Dans sa déclaration du 26 juin 2026, la Ligue dénonce la poursuite des actes de torture physique et psychologique dans les cachots de la police, du Service national des renseignements (SNR) et dans les prisons. Elle souligne qu’en une année, la population carcérale est passée de 11 368 à 12 980 détenus, faisant grimper le taux de surpopulation de 264,7 % à 302,5 %.

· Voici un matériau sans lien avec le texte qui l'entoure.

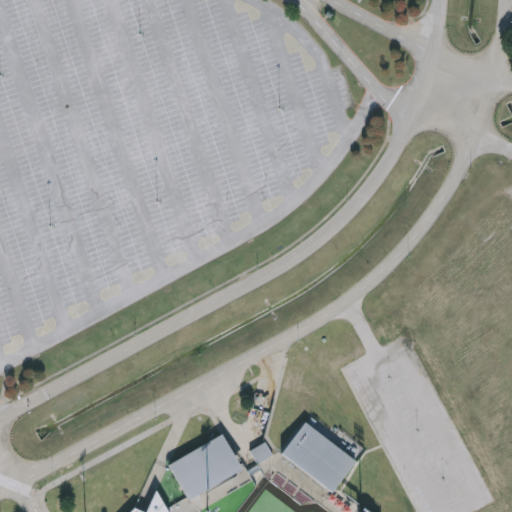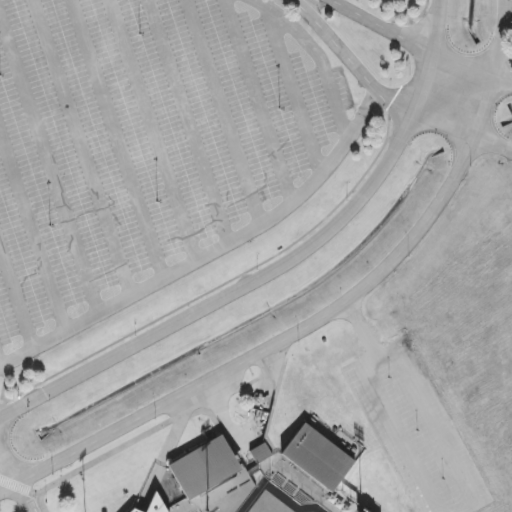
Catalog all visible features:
road: (423, 12)
road: (382, 26)
road: (350, 60)
road: (472, 66)
parking lot: (343, 87)
road: (294, 94)
parking lot: (276, 95)
parking lot: (237, 98)
parking lot: (314, 100)
road: (259, 101)
road: (225, 112)
road: (363, 115)
road: (188, 122)
road: (153, 131)
road: (463, 131)
road: (117, 139)
road: (82, 148)
parking lot: (105, 162)
road: (49, 163)
road: (260, 226)
road: (33, 229)
road: (282, 264)
road: (212, 290)
road: (17, 296)
road: (330, 316)
road: (363, 328)
road: (1, 367)
road: (262, 399)
road: (182, 417)
road: (224, 418)
parking lot: (420, 430)
road: (224, 436)
road: (380, 440)
road: (168, 450)
building: (262, 454)
building: (318, 459)
road: (97, 460)
road: (356, 467)
road: (7, 471)
stadium: (260, 477)
road: (20, 487)
road: (23, 497)
road: (462, 504)
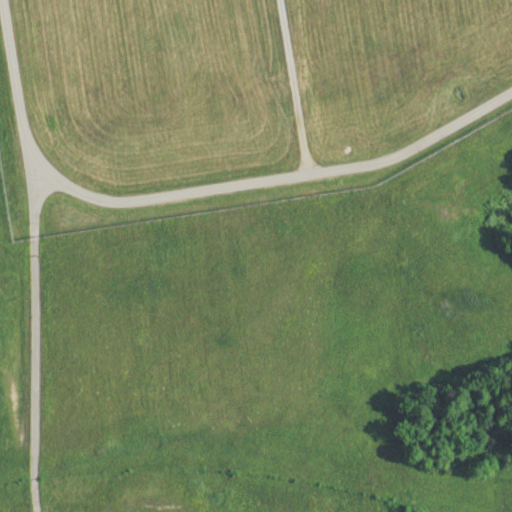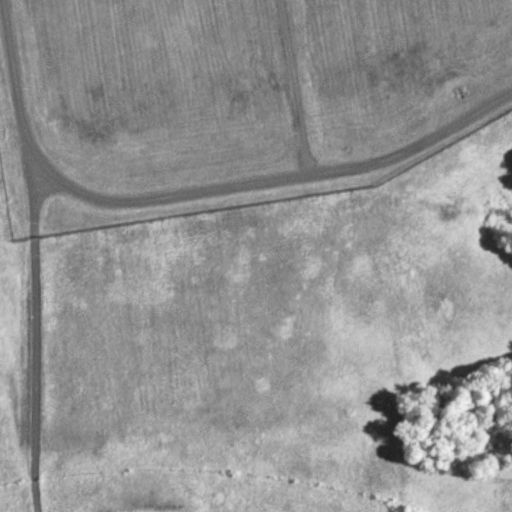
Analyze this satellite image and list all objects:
road: (292, 87)
airport: (231, 101)
road: (196, 191)
road: (33, 336)
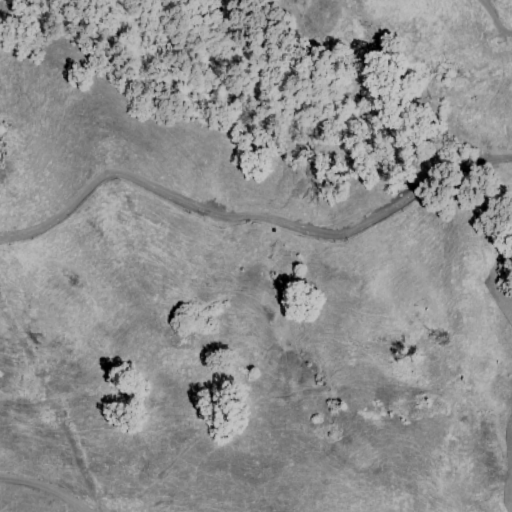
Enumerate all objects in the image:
road: (254, 218)
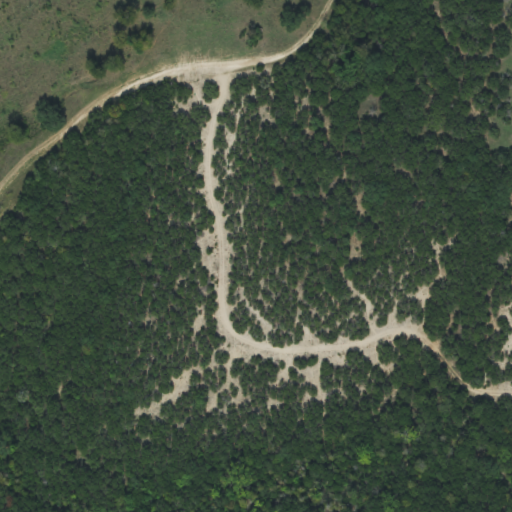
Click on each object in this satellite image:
road: (149, 59)
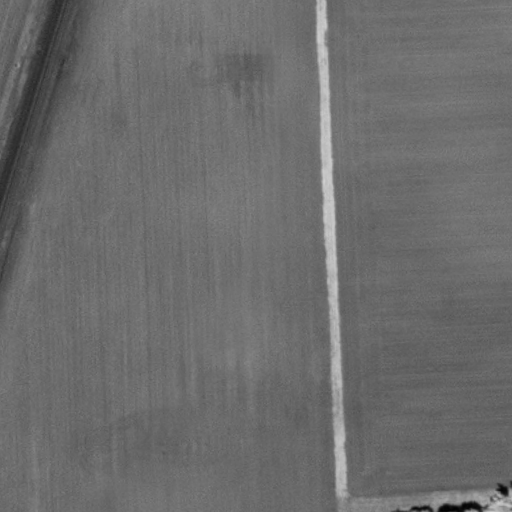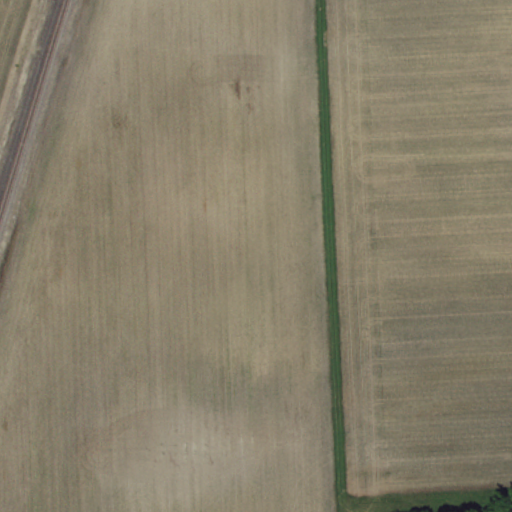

Selon la Ligue, cette surpopulation entraîne des conditions de détention inhumaines, marquées par une promiscuité extrême, l’insuffisance alimentaire, un accès limité aux soins de santé et le maintien en détention de personnes ayant déjà purgé leur peine ou bénéficié d’une grâce présidentielle.
La Ligue Iteka appelle les autorités burundaises à prendre des mesures urgentes pour lutter contre la torture, réduire la surpopulation carcérale et garantir le respect des droits fondamentaux des personnes privées de liberté. Elle exhorte également les mécanismes africains et onusiens, ainsi que les partenaires du Burundi, à renforcer leur vigilance et leur soutien en faveur de la protection des droits humains.